Photo by Andrew Olshevski


Concertgoers seemed stiff at the start of Thursday night’s Glasslands show, perhaps because the recent arrival of cold weather forced them to deal with how best to handle winter coats inside of a venue. If anyone were going to alleviate that feeling, it was going to be the explosive Denver echo rockers of Gauntlet Hair, and alleviate they did, with a little help from Portland avant pop four-piece Parenthetical Girls.
 
Following an unmemorable set from mixed-up dance-rock trio Dinowalrus, Parenthetical Girls took to the stage with its synth-driven, dramatist brand of saccharine pop, led by captivating frontman Zac Pennington.
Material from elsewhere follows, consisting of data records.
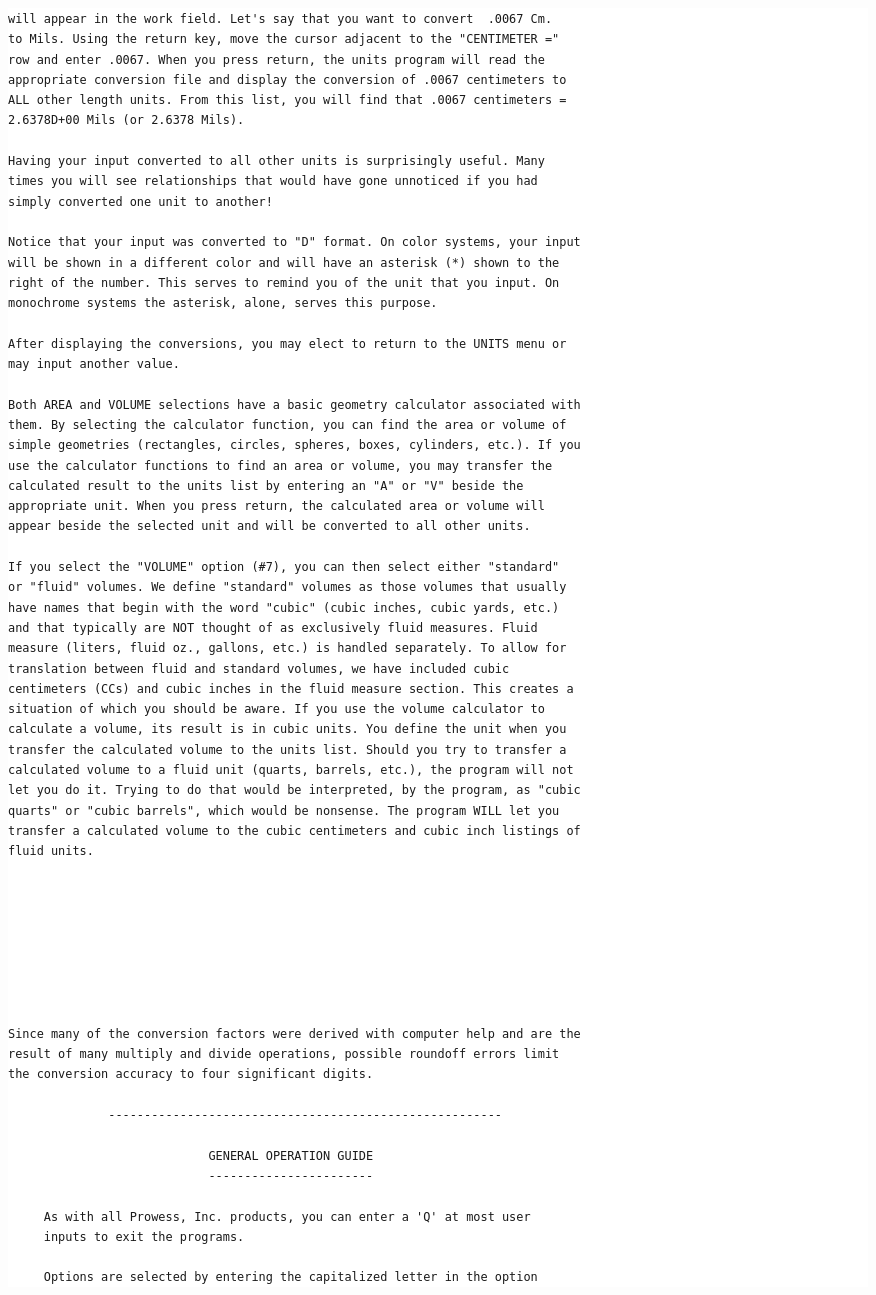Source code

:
 ```
will appear in the work field. Let's say that you want to convert  .0067 Cm.
to Mils. Using the return key, move the cursor adjacent to the "CENTIMETER ="
row and enter .0067. When you press return, the units program will read the
appropriate conversion file and display the conversion of .0067 centimeters to
ALL other length units. From this list, you will find that .0067 centimeters =
2.6378D+00 Mils (or 2.6378 Mils).

Having your input converted to all other units is surprisingly useful. Many
times you will see relationships that would have gone unnoticed if you had
simply converted one unit to another!

Notice that your input was converted to "D" format. On color systems, your input
will be shown in a different color and will have an asterisk (*) shown to the
right of the number. This serves to remind you of the unit that you input. On
monochrome systems the asterisk, alone, serves this purpose.

After displaying the conversions, you may elect to return to the UNITS menu or
may input another value.

Both AREA and VOLUME selections have a basic geometry calculator associated with
them. By selecting the calculator function, you can find the area or volume of
simple geometries (rectangles, circles, spheres, boxes, cylinders, etc.). If you
use the calculator functions to find an area or volume, you may transfer the
calculated result to the units list by entering an "A" or "V" beside the
appropriate unit. When you press return, the calculated area or volume will
appear beside the selected unit and will be converted to all other units.

If you select the "VOLUME" option (#7), you can then select either "standard"
or "fluid" volumes. We define "standard" volumes as those volumes that usually
have names that begin with the word "cubic" (cubic inches, cubic yards, etc.)
and that typically are NOT thought of as exclusively fluid measures. Fluid
measure (liters, fluid oz., gallons, etc.) is handled separately. To allow for
translation between fluid and standard volumes, we have included cubic
centimeters (CCs) and cubic inches in the fluid measure section. This creates a
situation of which you should be aware. If you use the volume calculator to
calculate a volume, its result is in cubic units. You define the unit when you
transfer the calculated volume to the units list. Should you try to transfer a
calculated volume to a fluid unit (quarts, barrels, etc.), the program will not
let you do it. Trying to do that would be interpreted, by the program, as "cubic
quarts" or "cubic barrels", which would be nonsense. The program WILL let you
transfer a calculated volume to the cubic centimeters and cubic inch listings of
fluid units.








Since many of the conversion factors were derived with computer help and are the
result of many multiply and divide operations, possible roundoff errors limit
the conversion accuracy to four significant digits.

              -------------------------------------------------------

                            GENERAL OPERATION GUIDE
                            -----------------------

     As with all Prowess, Inc. products, you can enter a 'Q' at most user
     inputs to exit the programs.

     Options are selected by entering the capitalized letter in the option
```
The uber charismatic singer put on a spectacle for the Glasslands crowd, giving a highly animated performance of the first couple of songs before wandering into the crowd mid-song, mic in hand, singing all the way to the back of the venue and into the bathrooms. The group capped off its set with an especially emotionally charged number that found Pennington taking his mic up the stairs to the second level, belting lyrics while hanging from the bannister, effectively freaking out many of the upstairs audience.
 
After a lengthy setup, Gauntlet Hair fired into its set, igniting some commotion in the still stiff crowd. The duo expanded its lineup to four for the live setting, adding another guitarist and bassist to the combo of drummer Craig Nice (Craig Fleischman) and guitarist/vocalist Andy R. (Andy Rauworth). The chemistry between the four was not exactly fiery, with the two added players coming off as a mildly out-of-place appendage of the core duo. Speaking with Rauworth before the show, he said he wished his bandmates were more willing to sing backup, because, as he said, their songs—with big, sweeping, multi-layered vocals and choruses—were written to be performed with a gang of voices, not just one. While their songs would have sounded more full-bodied this way, they were still compelling as a more exposed, raw translation of the reverb-rich songs from their excellent self-titled debut.
 
Album cuts like the haunted mid-tempo jam “Lights Out” were sped up a bit and reconstructed as angular, jagged-edged re-imaginings of the band’s rounded, cavernous album versions. The soaring, stadium-sized “Top Bunk” sounded much more natural, with the contours of its catchy guitar parts becoming illuminated without their veils of reverb. Nice’s boom-clapping hybrid drum kit, comprised of a kick, snare, floor tom, cymbals and two electronic trigger pads, provided not only the driving, thunderous vertebrae for the group but was also quite an enthralling percussive exhibition. Interspersed with hilarious banter about private parts and Ronald McDonald, the Gauntlet Hair set was the kind of effortlessly fun show that puts an audience into motion, no matter how stiff it is in its winter gear.